誰もが知る伝説の起業家、カーネル・サンダースがケンタッキーフライドチキンを創業したのは65歳のこと。
“真面目で不器用な性格”が裏目に…職を転々とした30代
これまでの経歴
母の再婚により、10代で家を飛び出したカーネル・サンダースは、職を転々としてきました。学歴は日本でいう小学校卒業程度ですから、苦労したのではないでしょうか。陸軍、機関車の灰さらい、機関士、路面電車の車掌、ペンキ塗り、弁護士、保険外交員、フェリー会社の経営、商工会議所の秘書、ガスランプの製造販売、タイヤのセールスマン……。これだけ職を変えるとダメ人間という印象ですが、いつも全力で一生懸命だったのは間違いないようです。でも、毎回それが裏目に出てしまった。
ガスランプの製造販売には大金をつぎ込んだのですが、不運にも時代はちょうどガスから電気に移り変わるころでした。この事業の失敗で、サンダースは全財産を失っています。
サンダースが30代を過ごした1920年代のアメリカは、フォード・モーターの「T型フォード」が大ヒットし、自動車が一気に普及した時代でもありました。
ある日、サンダースに、タイヤのセールスマン時代に知り合った石油代理店の偉い人が声をかけます。需要が増しているガソリンスタンドを経営してみないか、というのです。
サンダースはこの話に乗り、もはや人生でいくつ目の仕事か分かりませんが、ガソリンスタンドを始めます。場所は、アメリカ中東部にあるケンタッキー州。ガソリンスタンド自体はアメリカ中で増えていたのですが、何しろまじめで一生懸命なサンダースですから、彼の経営するガソリンスタンドはひと味違いました。
何がすごいって、ホスピタリティです。立ち寄った車に単にガソリンを入れるだけではなく、窓は拭く、タイヤの空気圧はチェックする、パンクしていたら無料で修理すると、徹底したおもてなしをしました。頑張り屋のサンダースらしいガソリンスタンドです。
その甲斐あって、サンダースのガソリンスタンドは繁盛します。わざわざ遠回りしてまでサンダースのところまで来るお客さんも多かったとか。こうして40歳手前にして、ようやく商売が軌道に乗り始めたサンダースでしたが、人生は非情でした。
40歳手前、世界的な大恐慌で2度目の破産
1929年、アメリカの株価暴落をきっかけとして世界的な大恐慌が発生します。そのあおりを受けてガソリンスタンドも経営が立ち行かなくなり、サンダースは再び全財産を失います。
普通、絶望しますよね。だって、機関車の灰さらいから始まって築き上げた財産を、ガスランプ事業の失敗ですべて失い、そこから立ち直ってもう一度頑張ったのに、再び破産したんですから。しかも、どちらも原因は社会にあって、サンダースのせいじゃない。サンダースは頑張ってきたのに……。
それでも、サンダースはあきらめませんでした。

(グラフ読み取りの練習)
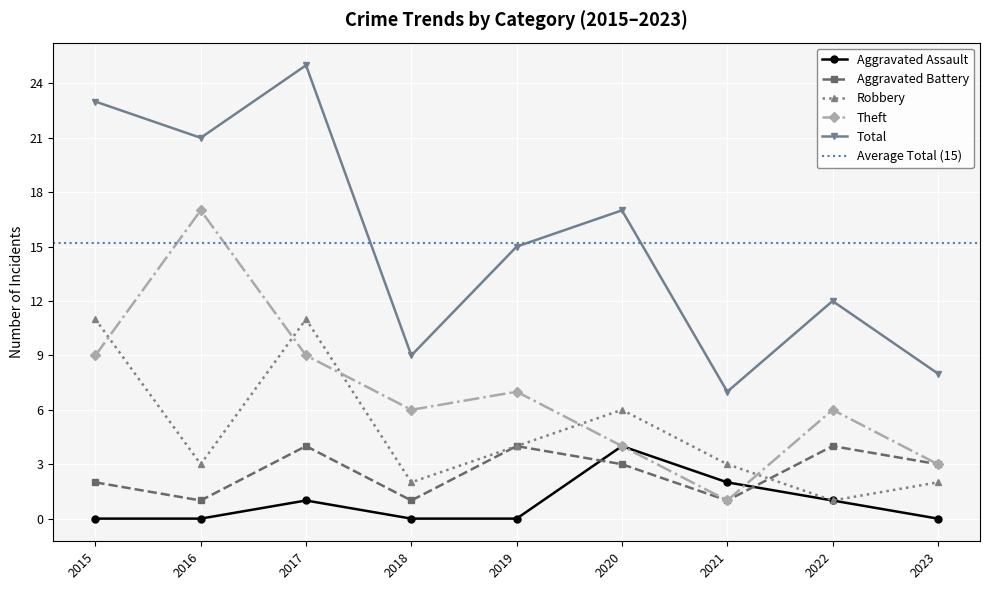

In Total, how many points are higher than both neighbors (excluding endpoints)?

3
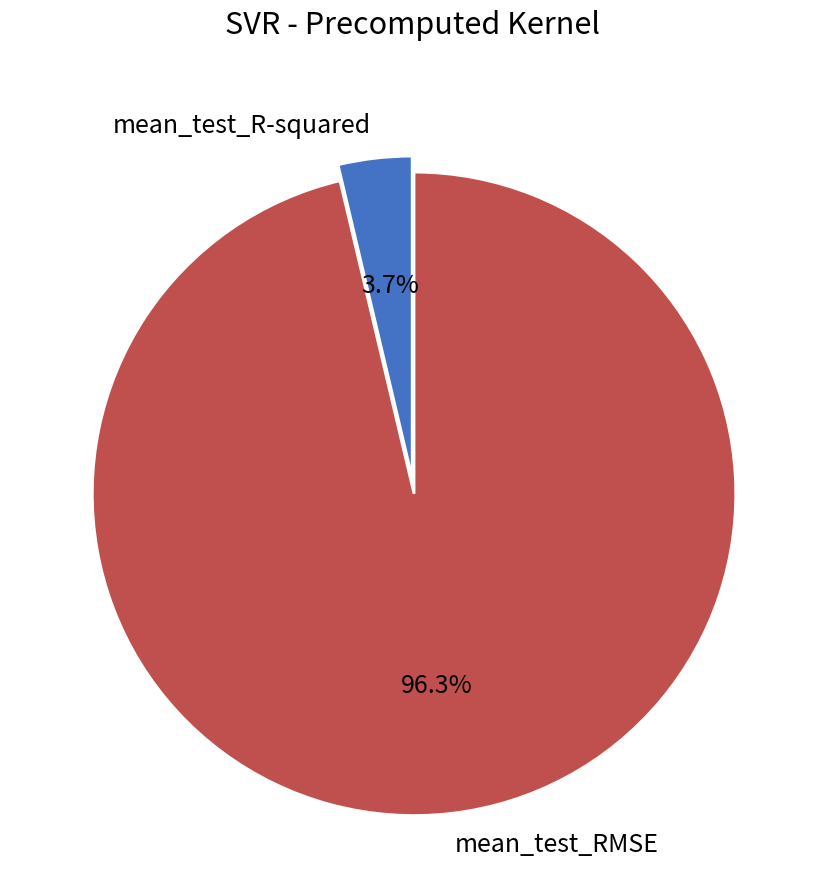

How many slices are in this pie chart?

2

**やること 1**
カーネル・サンダースの文章から、「サンダースが30代を過ごした」を含む言葉で始まって「ースは再び全財産を失います。」で終わるところを、一字も変えずに書き出してください。
**やること 2**
カーネル・サンダースの文章によると、サンダースのガソリンスタンドでは、ガソリンを入れる以外にどんなサービスをしていましたか。すべて挙げてください。
**やること 3**
カーネル・サンダースの文章の最後の文のあとから、話の続きを書いてください。

**回答 1**
サンダースが30代を過ごした1920年代のアメリカは、フォード・モーターの「T型フォード」が大ヒットし、自動車が一気に普及した時代でもありました。
ある日、サンダースに、タイヤのセールスマン時代に知り合った石油代理店の偉い人が声をかけます。需要が増しているガソリンスタンドを経営してみないか、というのです。
サンダースはこの話に乗り、もはや人生でいくつ目の仕事か分かりませんが、ガソリンスタンドを始めます。場所は、アメリカ中東部にあるケンタッキー州。ガソリンスタンド自体はアメリカ中で増えていたのですが、何しろまじめで一生懸命なサンダースですから、彼の経営するガソリンスタンドはひと味違いました。
何がすごいって、ホスピタリティです。立ち寄った車に単にガソリンを入れるだけではなく、窓は拭く、タイヤの空気圧はチェックする、パンクしていたら無料で修理すると、徹底したおもてなしをしました。頑張り屋のサンダースらしいガソリンスタンドです。
その甲斐あって、サンダースのガソリンスタンドは繁盛します。わざわざ遠回りしてまでサンダースのところまで来るお客さんも多かったとか。こうして40歳手前にして、ようやく商売が軌道に乗り始めたサンダースでしたが、人生は非情でした。
40歳手前、世界的な大恐慌で2度目の破産
1929年、アメリカの株価暴落をきっかけとして世界的な大恐慌が発生します。そのあおりを受けてガソリンスタンドも経営が立ち行かなくなり、サンダースは再び全財産を失います。

**回答 2**
窓を拭く
タイヤの空気圧をチェックする
パンクしていたら無料で修理する

**回答 3**
決め手になった娘の一言
十数の職を転々としたサンダースですが、ガソリンスタンド経営には何かピンと来るものがあったようです。あきらめが悪いサンダースは、新しいスポンサーを見つけ、同じケンタッキー州の別の場所で再びガソリンスタンドを開きます。
前回のお店とは一つだけ違う点がありました。小さなカフェを併設したんです。
サンダースは、ガソリンスタンドに来る客の多くがお腹を空かせていることに気づいていました。今の日本のように、あちこちに飲食店があるわけではありませんから、長時間の運転でドライバーは空腹になります。
サンダースは、家族にもそういう話をしていたのかもしれません。あるとき、娘さんがこう言ったそうです。
「お父さんの作るごはんはおいしいから、お客さんに出してみたら」。
この一言が決め手になり、サンダースはガソリンスタンドの隣に軽食がとれるカフェを出すことにしました。もっとも、「カフェ」といっても物置小屋に椅子を6脚、テーブル一つを置いただけですが、名前だけは立派に「サンダースカフェ」と名づけ、サンダース自ら厨房に立ちました。
カフェのメニューは、豆料理にマッシュポテト、グラタンといった素朴な家庭料理ばかり。中でもドライバーたちから人気が高いメニューがありました。それが、フライドチキンです。
子供のころにお母さんから教わった思い出のレシピ
鶏肉に衣をつけて油で揚げたフライドチキンは、別にサンダースや彼のお母さんの発明したものではありません。アメリカの南部ではよくある料理でした。
大衆食だからこそ、裕福ではないサンダース家でも食べていたわけですが、サンダースはお母さんのレシピに基づいて、非常にこだわってフライドチキンを作りました。スパイスとハーブを混ぜた小麦粉を鶏肉にまぶし、油で30分以上かけてじっくり揚げる。すると、香り高くてジューシーな、とてもおいしいフライドチキンになるのです。
これこそが、あのフライドチキンの始まりでした。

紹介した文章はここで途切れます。